First, companies should prioritize compliance-focused compensation structures for roles with significant exposure to potential violations. Due to resource limitations and the need to attract talent, emphasis should be on high-risk positions that frequently interact with potential FCPA liability, such as dealings with foreign officials. This includes sales and marketing professionals engaged in government contracting and bidding, accounting staff, and individuals overseeing regulatory compliance.
Second, corporations should explore introducing compensation arrangements that acknowledge and encourage adherence to ethical conduct. Per the updated directives, prosecutors will assess and factor in these incentive mechanisms when determining penalties. Companies can integrate incentives into compensation frameworks by linking promotions to the enhancement and cultivation of a robust compliance program, showcasing ethical leadership, integrating compliance metrics that directly impact bonuses, ensuring that advancing in one’s career necessitates a commitment to compliance promotion, or deferring or setting aside compensation linked to behaviors aligned with company policies.
Third, corporations should proactively integrate punitive measures within their compensation frameworks. This involves creating a platform for whistleblowers, introducing clawback for previously disbursed remuneration in employee agreements, and expanding the definition of “just cause” to encompass legal breaches.

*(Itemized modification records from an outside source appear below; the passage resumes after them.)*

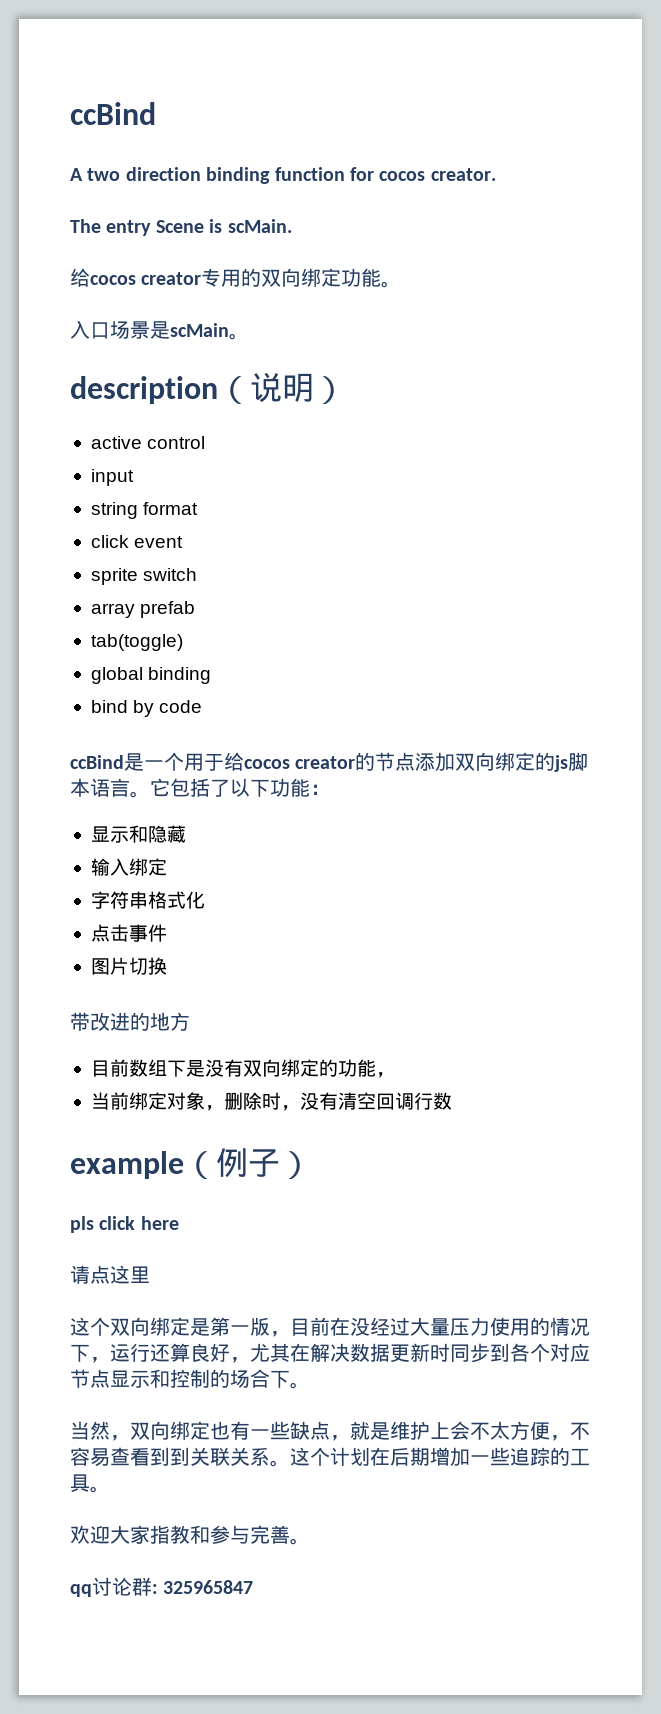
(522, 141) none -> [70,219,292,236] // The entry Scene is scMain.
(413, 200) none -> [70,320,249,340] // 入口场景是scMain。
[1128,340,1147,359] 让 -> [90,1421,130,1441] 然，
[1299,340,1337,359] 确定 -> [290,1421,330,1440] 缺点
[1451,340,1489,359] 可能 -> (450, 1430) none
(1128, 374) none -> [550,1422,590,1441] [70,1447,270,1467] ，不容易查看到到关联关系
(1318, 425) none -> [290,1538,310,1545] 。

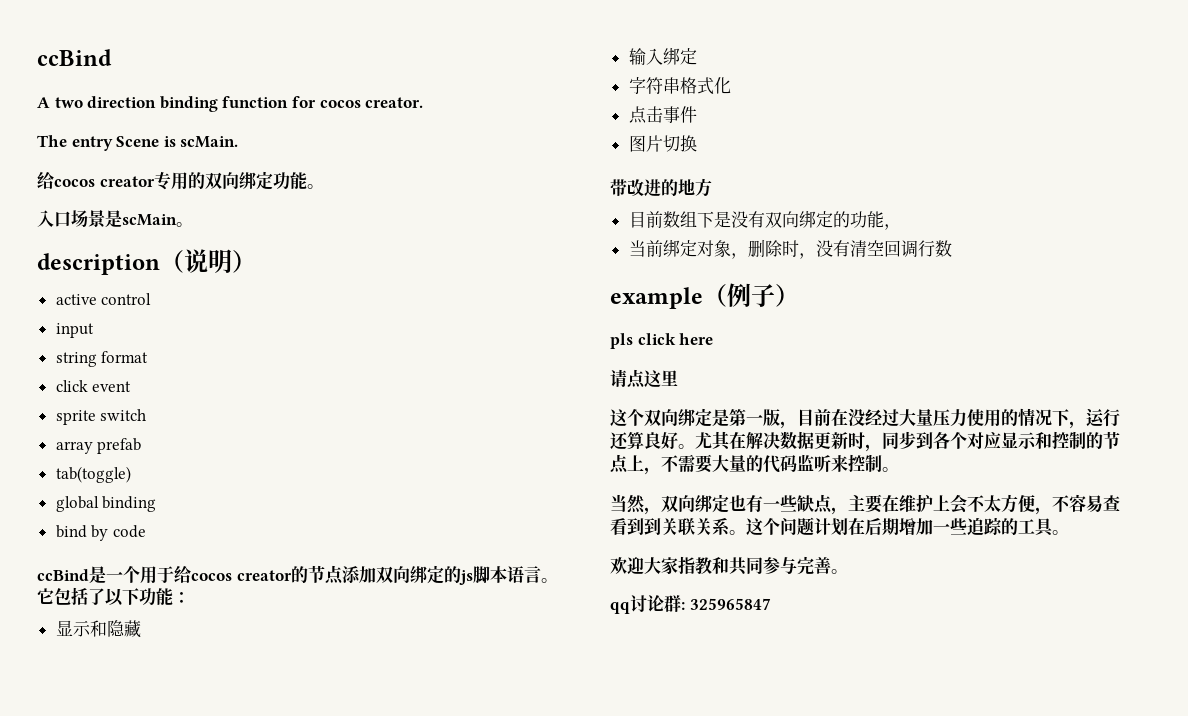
[230,1357,250,1363] ， -> [678,444,695,449] 。
(450, 1352) none -> [865,444,882,452] ，
[70,1369,110,1388] 节点 -> (1001, 441) none
[230,1369,290,1388] 场合下 -> [1103,431,1120,449] [610,454,882,475] 节点上，不需要大量的代码监听来控制
[350,1421,390,1440] 就是 -> [848,494,899,513] 主要在
(330, 1456) none -> [780,517,814,536] 问题
(210, 1534) none -> [729,557,763,575] 共同

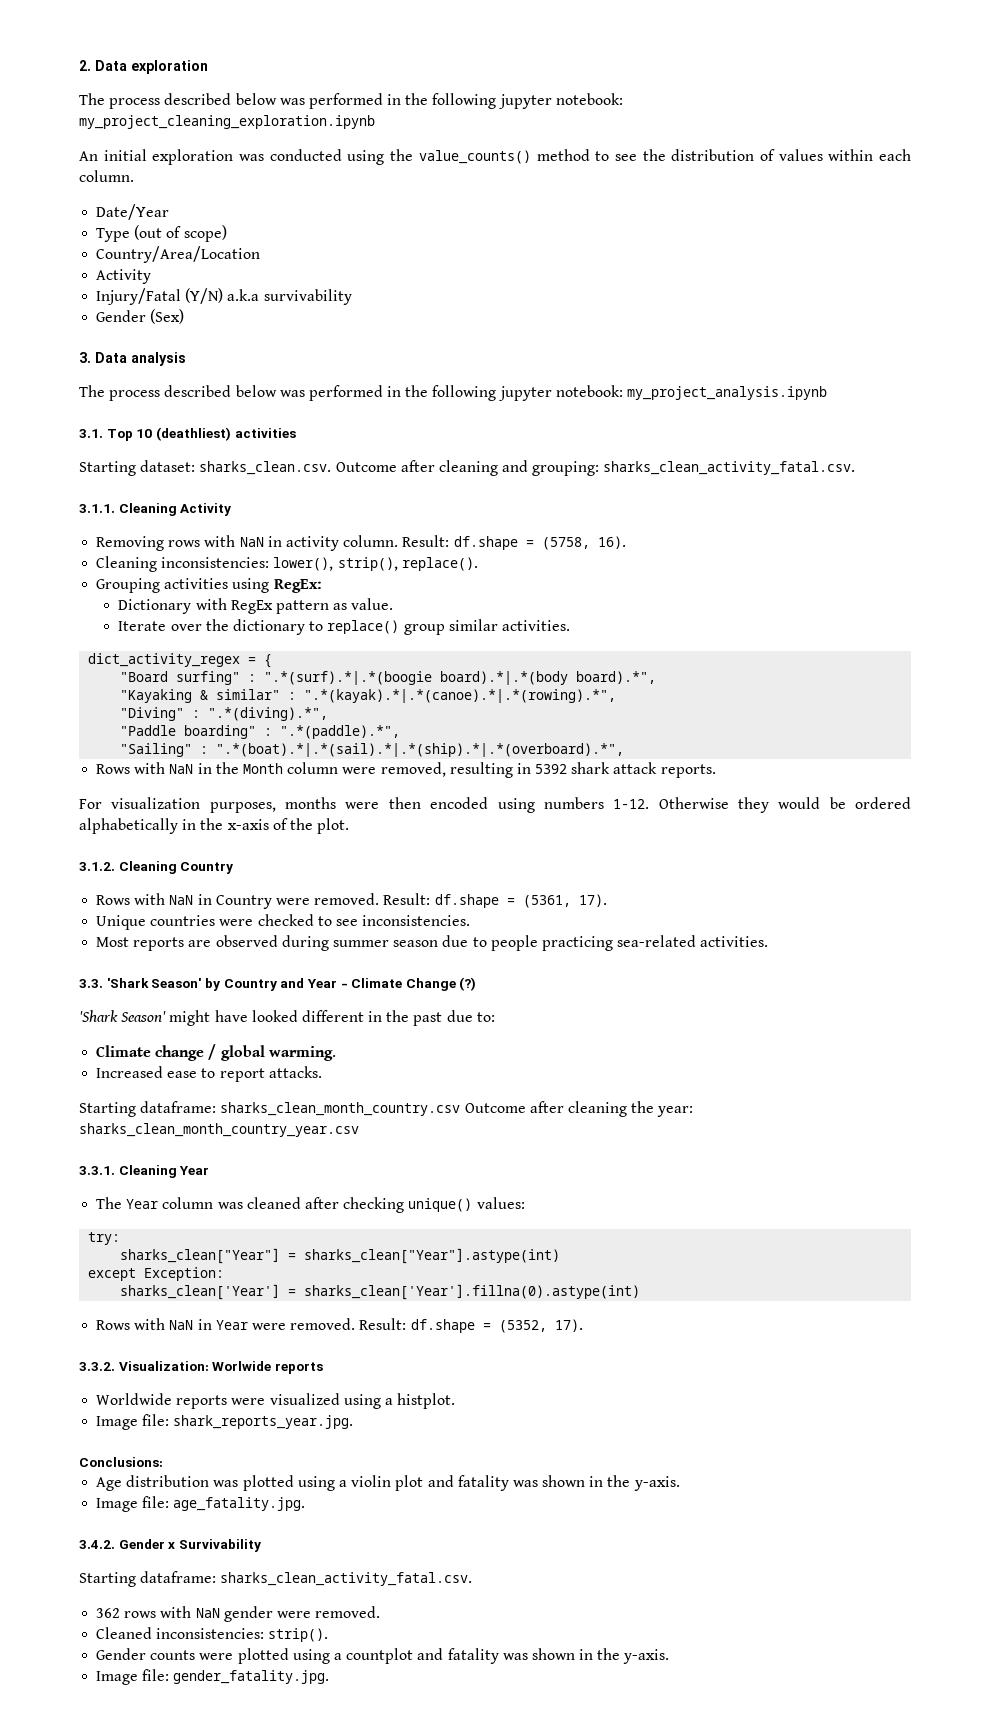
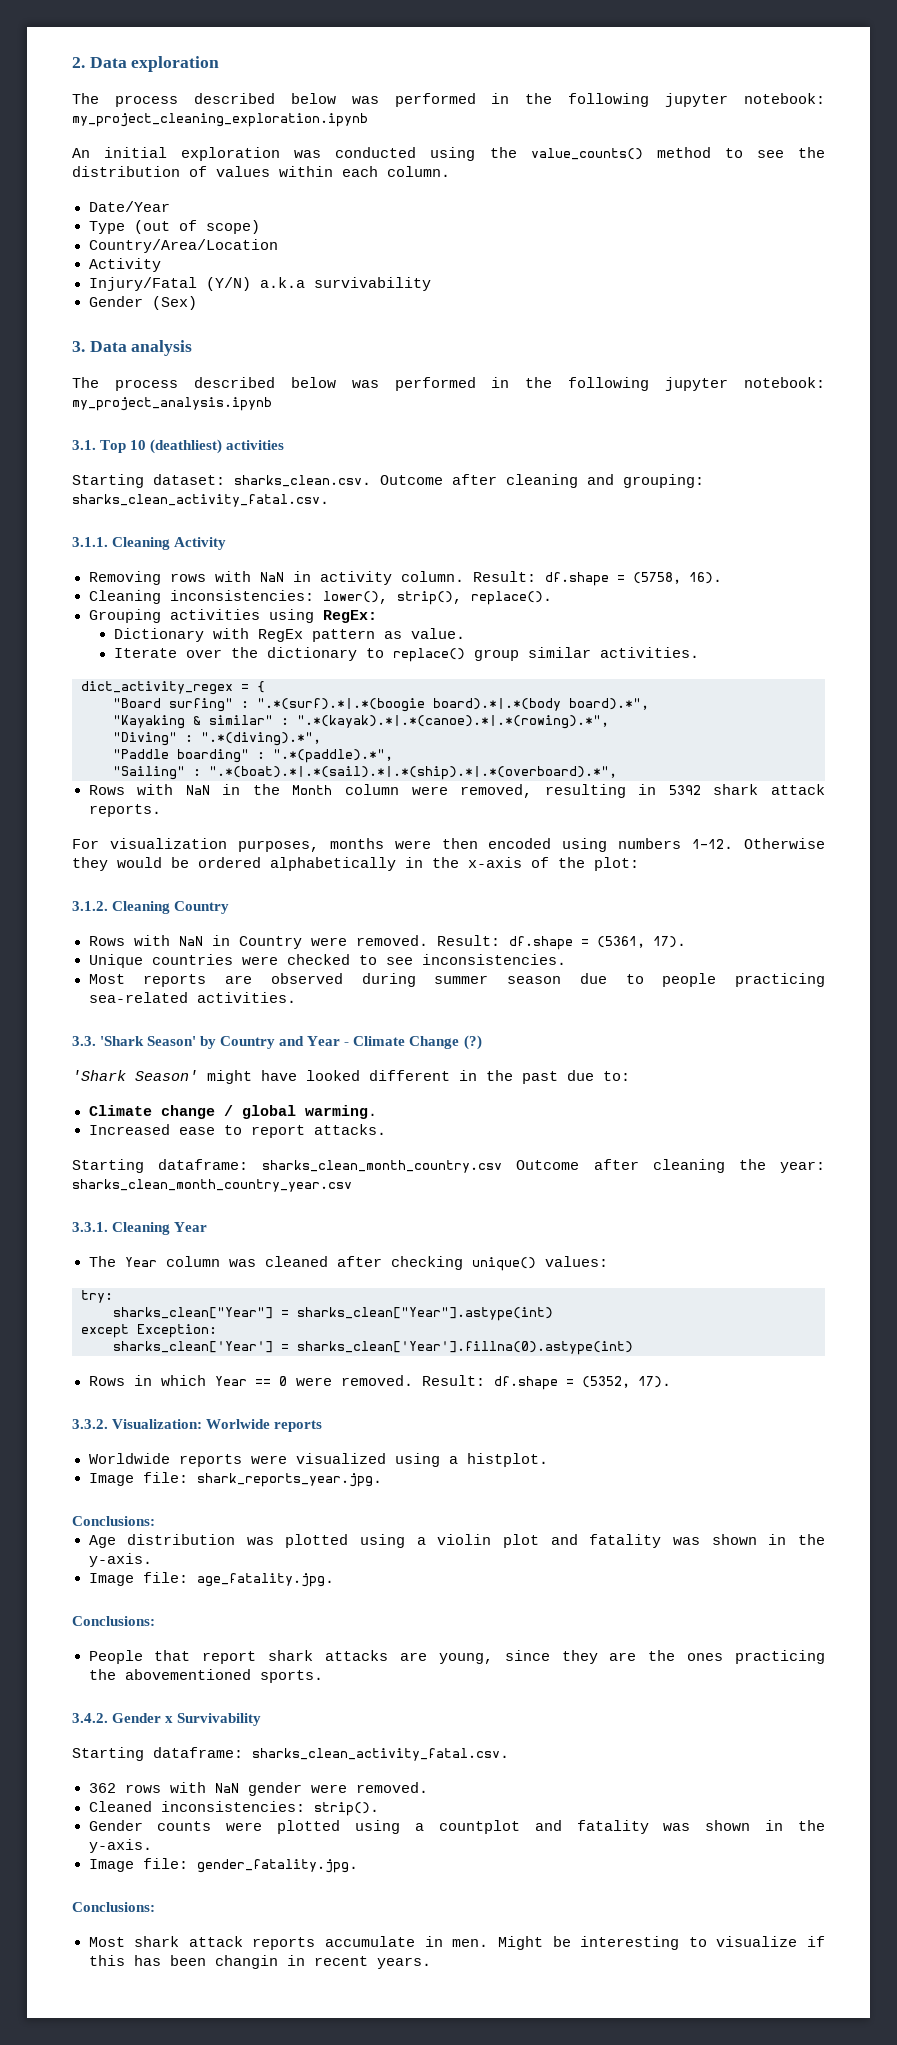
[317,818,350,834] plot. -> [594,857,639,871] plot:
[134,1318,248,1330] with NaN in Year -> [133,1375,287,1386] in which Year == 0
(306, 1504) none -> [72,1616,155,1626] [88,1650,825,1664] [88,1669,323,1683] // Conclusions: // People that report shark attacks are young, since they are the ones practicing the abovementioned sports.
(330, 1677) none -> [72,1902,155,1912] [88,1936,825,1950] [88,1955,431,1969] // Conclusions: // Most shark attack reports accumulate in men. Might be interesting to visualize if this has been changin in recent years.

In other words corporations will have the opportunity to lessen criminal penalties by clawback, or making sincere efforts to clawback compensation from those involved in wrongdoing and their superiors. Any funds successfully recovered during this exercise by corporations can be retained by them.
Final Thoughts
These strategies can be conveyed to employees through thorough training sessions. Companies must repeatedly demonstrate their dedication to upholding these guidelines to limit risk exposures. While the Department of Justice’s focus on individual responsibility is not new, the precise directives on employee remuneration are a new dimension. Adapting compliance frameworks to align with DOJ’s focal points will not only enhance the efficacy of prevention but will also prove vital in minimizing penalties in the event of a breach.